Он оборачивается, скептически осматривая меня с головы до ног. Наверное, выгляжу я и правда не очень, раз тут же слышу его усмешку. Он спускается по тропе навстречу.
– Никакой выносливости, – поддевает Воронов.
– Просто тропа все время идет вверх, – пытаюсь оправдаться, откручивая крышку пластиковой бутылки, чтобы сделать несколько глотков воды. Да, в последнее время, после отказа в должности агента, я совсем забросила спорт. По возвращении это нужно будет исправить. Пока пью, Воронов настороженно всматривается в лес, что не остается незамеченным. – Тоже ощущаешь это?
– Не могу избавиться от чувства, что мы пара овец, выбранная пастухом на заклание…
От такого сравнения посреди загадочного леса по позвоночнику неприятно пробегают мурашки, но я громко усмехаюсь, давая понять, что он слишком нагнетает.
– Ну, Воронов, мы с тобой явно не овцы. Сможем и постоять за себя. У меня есть магия, у тебя… – я запинаюсь, критично осмотрев его с ног до головы. – На крайний случай, руки, – заметив, как он тихо посмеялся, покачав головой, я обхожу его и направляюсь вперед по тропе, бросая на ходу: – Относись к этому как к приключению.

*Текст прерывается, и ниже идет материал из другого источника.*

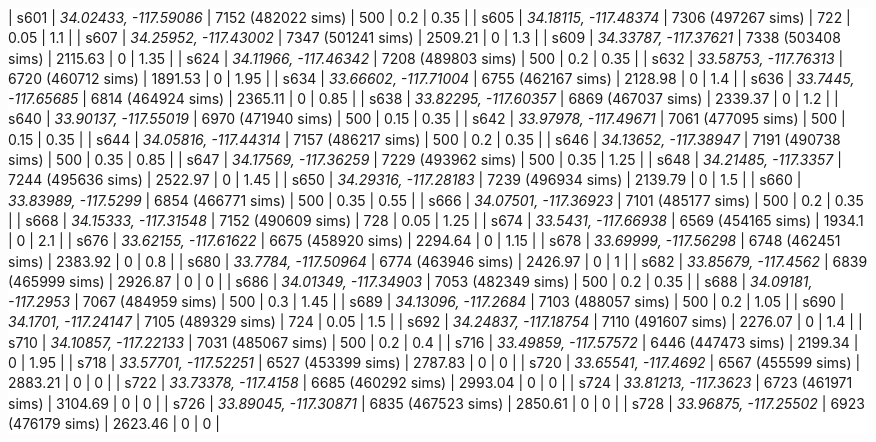 | s601 | *34.02433, -117.59086* | 7152 (482022 sims) | 500 | 0.2 | 0.35 |
| s605 | *34.18115, -117.48374* | 7306 (497267 sims) | 722 | 0.05 | 1.1 |
| s607 | *34.25952, -117.43002* | 7347 (501241 sims) | 2509.21 | 0 | 1.3 |
| s609 | *34.33787, -117.37621* | 7338 (503408 sims) | 2115.63 | 0 | 1.35 |
| s624 | *34.11966, -117.46342* | 7208 (489803 sims) | 500 | 0.2 | 0.35 |
| s632 | *33.58753, -117.76313* | 6720 (460712 sims) | 1891.53 | 0 | 1.95 |
| s634 | *33.66602, -117.71004* | 6755 (462167 sims) | 2128.98 | 0 | 1.4 |
| s636 | *33.7445, -117.65685* | 6814 (464924 sims) | 2365.11 | 0 | 0.85 |
| s638 | *33.82295, -117.60357* | 6869 (467037 sims) | 2339.37 | 0 | 1.2 |
| s640 | *33.90137, -117.55019* | 6970 (471940 sims) | 500 | 0.15 | 0.35 |
| s642 | *33.97978, -117.49671* | 7061 (477095 sims) | 500 | 0.15 | 0.35 |
| s644 | *34.05816, -117.44314* | 7157 (486217 sims) | 500 | 0.2 | 0.35 |
| s646 | *34.13652, -117.38947* | 7191 (490738 sims) | 500 | 0.35 | 0.85 |
| s647 | *34.17569, -117.36259* | 7229 (493962 sims) | 500 | 0.35 | 1.25 |
| s648 | *34.21485, -117.3357* | 7244 (495636 sims) | 2522.97 | 0 | 1.45 |
| s650 | *34.29316, -117.28183* | 7239 (496934 sims) | 2139.79 | 0 | 1.5 |
| s660 | *33.83989, -117.5299* | 6854 (466771 sims) | 500 | 0.35 | 0.55 |
| s666 | *34.07501, -117.36923* | 7101 (485177 sims) | 500 | 0.2 | 0.35 |
| s668 | *34.15333, -117.31548* | 7152 (490609 sims) | 728 | 0.05 | 1.25 |
| s674 | *33.5431, -117.66938* | 6569 (454165 sims) | 1934.1 | 0 | 2.1 |
| s676 | *33.62155, -117.61622* | 6675 (458920 sims) | 2294.64 | 0 | 1.15 |
| s678 | *33.69999, -117.56298* | 6748 (462451 sims) | 2383.92 | 0 | 0.8 |
| s680 | *33.7784, -117.50964* | 6774 (463946 sims) | 2426.97 | 0 | 1 |
| s682 | *33.85679, -117.4562* | 6839 (465999 sims) | 2926.87 | 0 | 0 |
| s686 | *34.01349, -117.34903* | 7053 (482349 sims) | 500 | 0.2 | 0.35 |
| s688 | *34.09181, -117.2953* | 7067 (484959 sims) | 500 | 0.3 | 1.45 |
| s689 | *34.13096, -117.2684* | 7103 (488057 sims) | 500 | 0.2 | 1.05 |
| s690 | *34.1701, -117.24147* | 7105 (489329 sims) | 724 | 0.05 | 1.5 |
| s692 | *34.24837, -117.18754* | 7110 (491607 sims) | 2276.07 | 0 | 1.4 |
| s710 | *34.10857, -117.22133* | 7031 (485067 sims) | 500 | 0.2 | 0.4 |
| s716 | *33.49859, -117.57572* | 6446 (447473 sims) | 2199.34 | 0 | 1.95 |
| s718 | *33.57701, -117.52251* | 6527 (453399 sims) | 2787.83 | 0 | 0 |
| s720 | *33.65541, -117.4692* | 6567 (455599 sims) | 2883.21 | 0 | 0 |
| s722 | *33.73378, -117.4158* | 6685 (460292 sims) | 2993.04 | 0 | 0 |
| s724 | *33.81213, -117.3623* | 6723 (461971 sims) | 3104.69 | 0 | 0 |
| s726 | *33.89045, -117.30871* | 6835 (467523 sims) | 2850.61 | 0 | 0 |
| s728 | *33.96875, -117.25502* | 6923 (476179 sims) | 2623.46 | 0 | 0 |
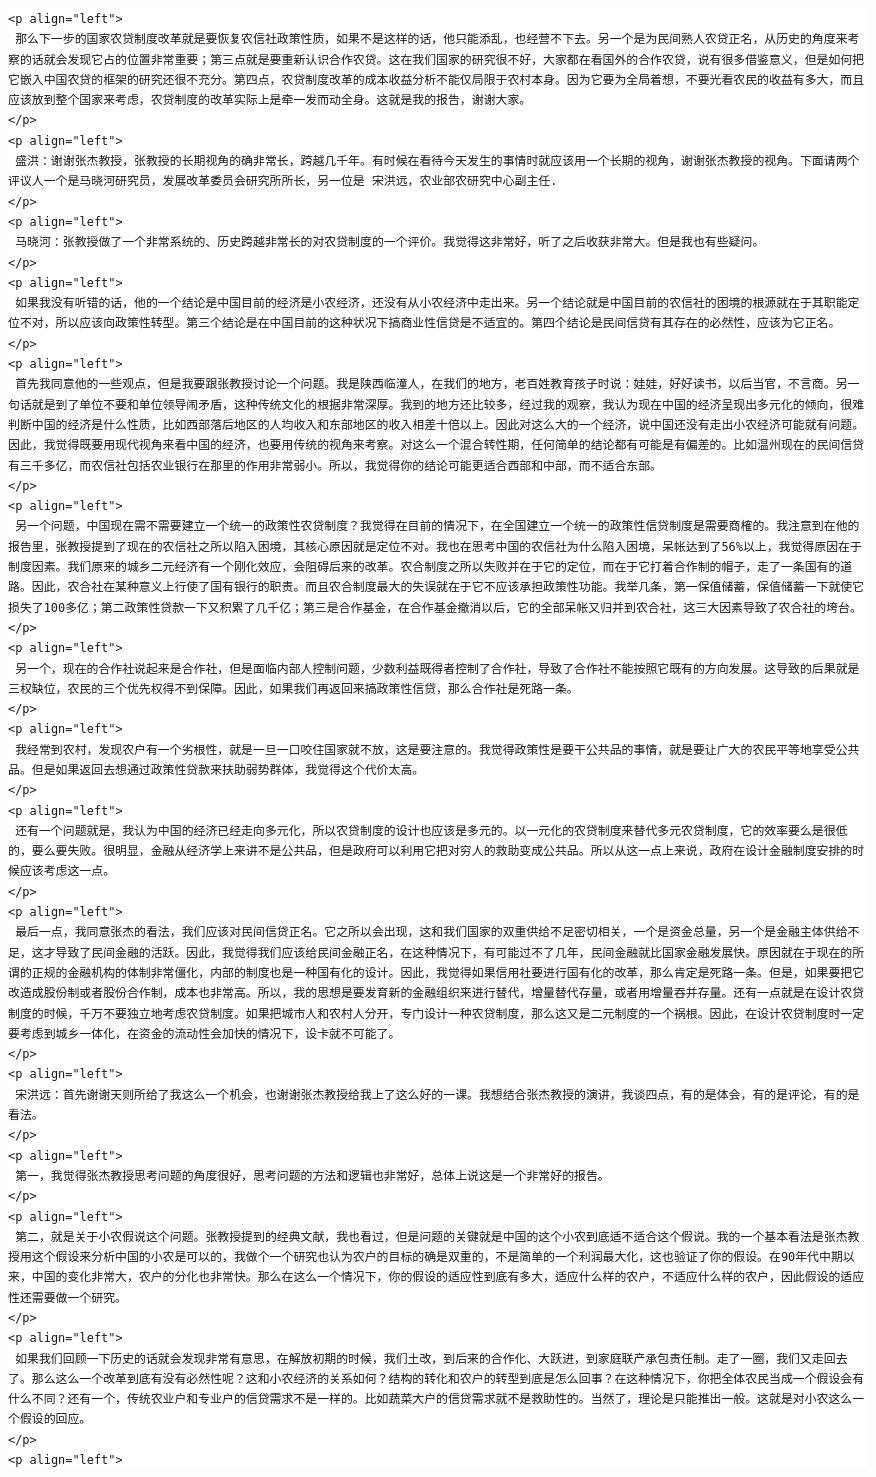     <p align="left">
     那么下一步的国家农贷制度改革就是要恢复农信社政策性质，如果不是这样的话，他只能添乱，也经营不下去。另一个是为民间熟人农贷正名，从历史的角度来考察的话就会发现它占的位置非常重要；第三点就是要重新认识合作农贷。这在我们国家的研究很不好，大家都在看国外的合作农贷，说有很多借鉴意义，但是如何把它嵌入中国农贷的框架的研究还很不充分。第四点，农贷制度改革的成本收益分析不能仅局限于农村本身。因为它要为全局着想，不要光看农民的收益有多大，而且应该放到整个国家来考虑，农贷制度的改革实际上是牵一发而动全身。这就是我的报告，谢谢大家。
    </p>
    <p align="left">
     盛洪：谢谢张杰教授，张教授的长期视角的确非常长，跨越几千年。有时候在看待今天发生的事情时就应该用一个长期的视角，谢谢张杰教授的视角。下面请两个评议人一个是马晓河研究员，发展改革委员会研究所所长，另一位是 宋洪远，农业部农研究中心副主任.
    </p>
    <p align="left">
     马晓河：张教授做了一个非常系统的、历史跨越非常长的对农贷制度的一个评价。我觉得这非常好，听了之后收获非常大。但是我也有些疑问。
    </p>
    <p align="left">
     如果我没有听错的话，他的一个结论是中国目前的经济是小农经济，还没有从小农经济中走出来。另一个结论就是中国目前的农信社的困境的根源就在于其职能定位不对，所以应该向政策性转型。第三个结论是在中国目前的这种状况下搞商业性信贷是不适宜的。第四个结论是民间信贷有其存在的必然性，应该为它正名。
    </p>
    <p align="left">
     首先我同意他的一些观点，但是我要跟张教授讨论一个问题。我是陕西临潼人，在我们的地方，老百姓教育孩子时说：娃娃，好好读书，以后当官，不言商。另一句话就是到了单位不要和单位领导闹矛盾，这种传统文化的根据非常深厚。我到的地方还比较多，经过我的观察，我认为现在中国的经济呈现出多元化的倾向，很难判断中国的经济是什么性质，比如西部落后地区的人均收入和东部地区的收入相差十倍以上。因此对这么大的一个经济，说中国还没有走出小农经济可能就有问题。因此，我觉得既要用现代视角来看中国的经济，也要用传统的视角来考察。对这么一个混合转性期，任何简单的结论都有可能是有偏差的。比如温州现在的民间信贷有三千多亿，而农信社包括农业银行在那里的作用非常弱小。所以，我觉得你的结论可能更适合西部和中部，而不适合东部。
    </p>
    <p align="left">
     另一个问题，中国现在需不需要建立一个统一的政策性农贷制度？我觉得在目前的情况下，在全国建立一个统一的政策性信贷制度是需要商榷的。我注意到在他的报告里，张教授提到了现在的农信社之所以陷入困境，其核心原因就是定位不对。我也在思考中国的农信社为什么陷入困境，呆帐达到了56%以上，我觉得原因在于制度因素。我们原来的城乡二元经济有一个刚化效应，会阻碍后来的改革。农合制度之所以失败并在于它的定位，而在于它打着合作制的帽子，走了一条国有的道路。因此，农合社在某种意义上行使了国有银行的职责。而且农合制度最大的失误就在于它不应该承担政策性功能。我举几条，第一保值储蓄，保值储蓄一下就使它损失了100多亿；第二政策性贷款一下又积累了几千亿；第三是合作基金，在合作基金撤消以后，它的全部呆帐又归并到农合社，这三大因素导致了农合社的垮台。
    </p>
    <p align="left">
     另一个，现在的合作社说起来是合作社，但是面临内部人控制问题，少数利益既得者控制了合作社，导致了合作社不能按照它既有的方向发展。这导致的后果就是三权缺位，农民的三个优先权得不到保障。因此，如果我们再返回来搞政策性信贷，那么合作社是死路一条。
    </p>
    <p align="left">
     我经常到农村，发现农户有一个劣根性，就是一旦一口咬住国家就不放，这是要注意的。我觉得政策性是要干公共品的事情，就是要让广大的农民平等地享受公共品。但是如果返回去想通过政策性贷款来扶助弱势群体，我觉得这个代价太高。
    </p>
    <p align="left">
     还有一个问题就是，我认为中国的经济已经走向多元化，所以农贷制度的设计也应该是多元的。以一元化的农贷制度来替代多元农贷制度，它的效率要么是很低的，要么要失败。很明显，金融从经济学上来讲不是公共品，但是政府可以利用它把对穷人的救助变成公共品。所以从这一点上来说，政府在设计金融制度安排的时候应该考虑这一点。
    </p>
    <p align="left">
     最后一点，我同意张杰的看法，我们应该对民间信贷正名。它之所以会出现，这和我们国家的双重供给不足密切相关，一个是资金总量，另一个是金融主体供给不足，这才导致了民间金融的活跃。因此，我觉得我们应该给民间金融正名，在这种情况下，有可能过不了几年，民间金融就比国家金融发展快。原因就在于现在的所谓的正规的金融机构的体制非常僵化，内部的制度也是一种国有化的设计。因此，我觉得如果信用社要进行国有化的改革，那么肯定是死路一条。但是，如果要把它改造成股份制或者股份合作制，成本也非常高。所以，我的思想是要发育新的金融组织来进行替代，增量替代存量，或者用增量吞并存量。还有一点就是在设计农贷制度的时候，千万不要独立地考虑农贷制度。如果把城市人和农村人分开，专门设计一种农贷制度，那么这又是二元制度的一个祸根。因此，在设计农贷制度时一定要考虑到城乡一体化，在资金的流动性会加快的情况下，设卡就不可能了。
    </p>
    <p align="left">
     宋洪远：首先谢谢天则所给了我这么一个机会，也谢谢张杰教授给我上了这么好的一课。我想结合张杰教授的演讲，我谈四点，有的是体会，有的是评论，有的是看法。
    </p>
    <p align="left">
     第一，我觉得张杰教授思考问题的角度很好，思考问题的方法和逻辑也非常好，总体上说这是一个非常好的报告。
    </p>
    <p align="left">
     第二，就是关于小农假说这个问题。张教授提到的经典文献，我也看过，但是问题的关键就是中国的这个小农到底适不适合这个假说。我的一个基本看法是张杰教授用这个假设来分析中国的小农是可以的，我做个一个研究也认为农户的目标的确是双重的，不是简单的一个利润最大化，这也验证了你的假设。在90年代中期以来，中国的变化非常大，农户的分化也非常快。那么在这么一个情况下，你的假设的适应性到底有多大，适应什么样的农户，不适应什么样的农户，因此假设的适应性还需要做一个研究。
    </p>
    <p align="left">
     如果我们回顾一下历史的话就会发现非常有意思，在解放初期的时候，我们土改，到后来的合作化、大跃进，到家庭联产承包责任制。走了一圈，我们又走回去了。那么这么一个改革到底有没有必然性呢？这和小农经济的关系如何？结构的转化和农户的转型到底是怎么回事？在这种情况下，你把全体农民当成一个假设会有什么不同？还有一个，传统农业户和专业户的信贷需求不是一样的。比如蔬菜大户的信贷需求就不是救助性的。当然了，理论是只能推出一般。这就是对小农这么一个假设的回应。
    </p>
    <p align="left">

– Я посмотрю, как ты будешь относиться к этому как к приключению, когда мы будем спасать свои задницы…
Фыркаю, предпочитая проигнорировать его слова. Сейчас только дай волю фантазии, и я сама себя запугаю так, как не сможет ни одно чудище. Никаких плохих мыслей. Уж слишком я хотела вернуть себе магическую независимость, чтобы после того, как зашла так далеко, поддаваться страхам.
– И, вообще, думаю, здесь просто ощущается другая магия. Наверное, мы уже близко.
Оказалось, что я недалека от истины. Стоит нам пройти всего несколько сотен метров, как я утыкаюсь в огромное дерево, стоящее прямо посреди тропы. А вокруг плотным строем смыкаются кустарники, другие деревья и колючки. Я пытаюсь обойти его, но все мои попытки заканчиваются неудачей.
Воронов стоит поодаль, наблюдая за моими потугами прорваться сквозь защиту леса.
– Не понимаю, в чем смысл? – сердито спрашиваю я у леса, в сердцах стукнув дерево ладошкой, о чем тут же жалею и глажу, извиняясь. Но внутри все равно кипит раздражение и непонимание, когда я бросаю взгляд на Антонина. – Так и будешь стоять там как вкопанный?
– Жду, когда до тебя дойдет, – едко протягивает он с саркастичной улыбочкой на лице.
Прищуриваюсь, прожигая его недобрым взглядом, а потом снова поворачиваюсь к стене леса, которая не дает пройти дальше. Осматриваю ее и думаю, может попробовать наколдовать огонь? Но идея не очень удачная, вряд ли Сварог обрадуется, если я спалю его дом.
– Ты справишься, – издевательски заверяет меня Антонин и, сбросив рюкзак, садится на него, достав пачку сигарет. Закуривает и наблюдает внимательно за моими метаниями. Я хожу время от времени по тропе, в надежде, что проход откроется.
Взглядом обвожу большое дерево, стоящее на моем пути. От него веет магией, я ее чувствую покалыванием на коже. Наклоняю голову к плечу, гипнотизируя небольшое дупло. Может, дереву нужна какая-то дань? Или кровь? Я читала о контрактной магии, такую часто устанавливали в древние времена на свои поместья. Это обеспечивало сильную защиту, но магия крови была запрещена уже несколько сотен лет во всех цивилизованных странах.
Гнев отступает, уступив место размышлениям и задумчивости. Сложив руки на груди, я постукиваю себя пальцем по губам, пытаясь разгадать загадку.
– Как думаешь, Воронов, нам нужно сунуть туда руку?
Он насмешливо качает головой, откровенно веселясь:
– Только после тебя.
– Какой джентльмен, – я закатываю глаза, затем прикусываю губу в задумчивости, возвращаясь мыслями к пропуску. Сомнений уже не остается – магия пропустит, но ей нужно что-то взамен.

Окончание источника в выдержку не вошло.